O termostato
marca vinte e oito graus aproximadamente, o aquecedor permanece ligado,
enquanto a luz fria e branca ilumina o ambiente. Os filtros biológicos
borbulham ao som da bomba de ar. Um único escafandrista permanece estático
no fundo, ao lado do aquecedor e coberto de musgo. As plantas dançam no
movimento da água, que mantém seu PH em 7.0. Para reduzir a acidez use
alcalinizante, e para reduzir a alcalinidade use acidificante. É meio
confuso assim no início, mas no jardim biológico submarino, os habitantes
dançam ao som do jazz.
Os Acarás Bandeiras bailam suas cristas ao som de Charlie Parker. Descendo
ao fundo e subindo em piruetas, movendo-se como uma montanha russa embaixo
d'água. Os Limpa-Fundos preferem o som de Dizzy Gillespie, e manobram
em sincronia sua mais elaborada dança ao redor da enorme parede de vidro.
Sobem e descem juntos bailando sua coreografia estereofônica. Os Neons
espalham-se milimétricamente em formação ao redor das plantas, apenas
um pouco acima das pedras do rio - qualquer rio. Os Plathys, sejam roxos,
claros, pretos, ou Mickey Mouses, reinam absolutos no controle populacional
do aquário. Alguns deles reagem melhor a um acorde de trompete, outros
preferem um saxofone, outros menores ainda, preferem ouvir a cozinha,
deixando os que sobraram ouvindo a percursão. Porém todos concordam que
a alegria esfusiante dos gritos de intervenção do Mingus, no clímax da
música, são simplesmente geniais.
O balé New Tijuana Moods apresenta uma performance extraordinária: Os
Plathys bailam através de seu reinado absoluto nas águas neutras do ambiente
biológico da era de Aquarius. Os Neons iluminam de azul todo o jardim
submerso da Babilônia. Os Acarás Bandeiras piruetam e apostam corridas
sob o céu de águas claras e luz fria. Os Limpa-Fundos são os únicos com
uma coreografia própria em volta da montanha de vidro, que cresce ao a
partir das pedras naturais de um rio qualquer.
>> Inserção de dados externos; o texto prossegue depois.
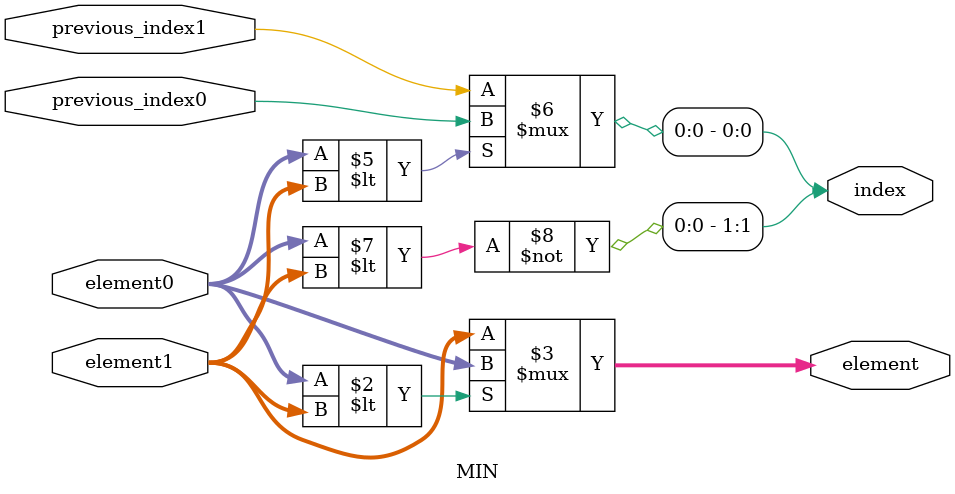
<source format=v>

module MIN #(
    parameter BIT_WIDTH            = 14,
    parameter PREVIOUS_INDEX_WIDTH = 1
) (
    input      [           BIT_WIDTH-1:0] element0       ,
    input      [           BIT_WIDTH-1:0] element1       ,
    input      [PREVIOUS_INDEX_WIDTH-1:0] previous_index0,
    input      [PREVIOUS_INDEX_WIDTH-1:0] previous_index1,
    output reg [  PREVIOUS_INDEX_WIDTH:0] index          ,
    output reg [           BIT_WIDTH-1:0] element
);
    always @(*)
        begin

            element = element0<element1?element0:element1;
        end
    always @(*)
        begin
            index = {~(element0<element1), element0<element1?previous_index0:previous_index1};
        end
endmodule

</source>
Nem mesmo o escafandrista
escapa da quebra de monotonia em seu Octopussy's Garden - Beatles já é
demais psicodélico para os peixes. Mente superior domina mente inferior....
Goulpi, Goulpi, Goulpi, Goulpi, Goulpi - morreram todos os Goulps, e nem
puderam ouvir as excentricidades dos Mingus, Parkers, Gilespies, Monks,
Coltranes, Davis, Basies, Hubbards, Gordons, Hancocks e muitos outros
não mencionados afora.
Acontece que com o Jazz, os peixes dançam e pulam como fossem bailarinas
de can-can em New Orleans, ou ginastas contorcionistas em nado sincronizados.
Nem mesmo se importam com a luz acessa do termostato, nem com as borbulhas
do filtro biológico, ou com as intervenções espontâneas da bomba de ar,
ou no perigo que os espreita sob suas cabeças, na lâmpada fria de quarenta
watts, devidamente plugada à eletricidade. Nada parece perturbar o balé
sincronizado dos peixes. A precisão de suas manobras lembram as piruetas
cirúrgicas dos monstros jazzísticos em seus instrumentos, e dizem que
a vida 'dos peixes' imita a arte. ...Ou será a vinda dos peixes...
Seja como for, os peixes dançam sim, mas nunca ao som de Pixies, os peixes
dançam ao som de jazz, tanto faz o interprete, musicista, ou compositor.
O estilo pouco importa, existem tantos diferentes, que dificilmente importariam.
O essenssial é invisível para os olhos 'dos peixes'; são as vibrações
de um jazz agitado que fazem os Limpa-Fundos bailarem desordenadamente
em sincronia, ou as ambientações mais lentas que fazem os Neons e os onipresentes
Plathys circularem o aquário em busca de alguma saída para o suicídio
do lado de fora da era de Aquarius.
O escafandrista continua lá, imóvel e estático, coberto de musgo, preso
às pedras falsas de algum rio qualquer.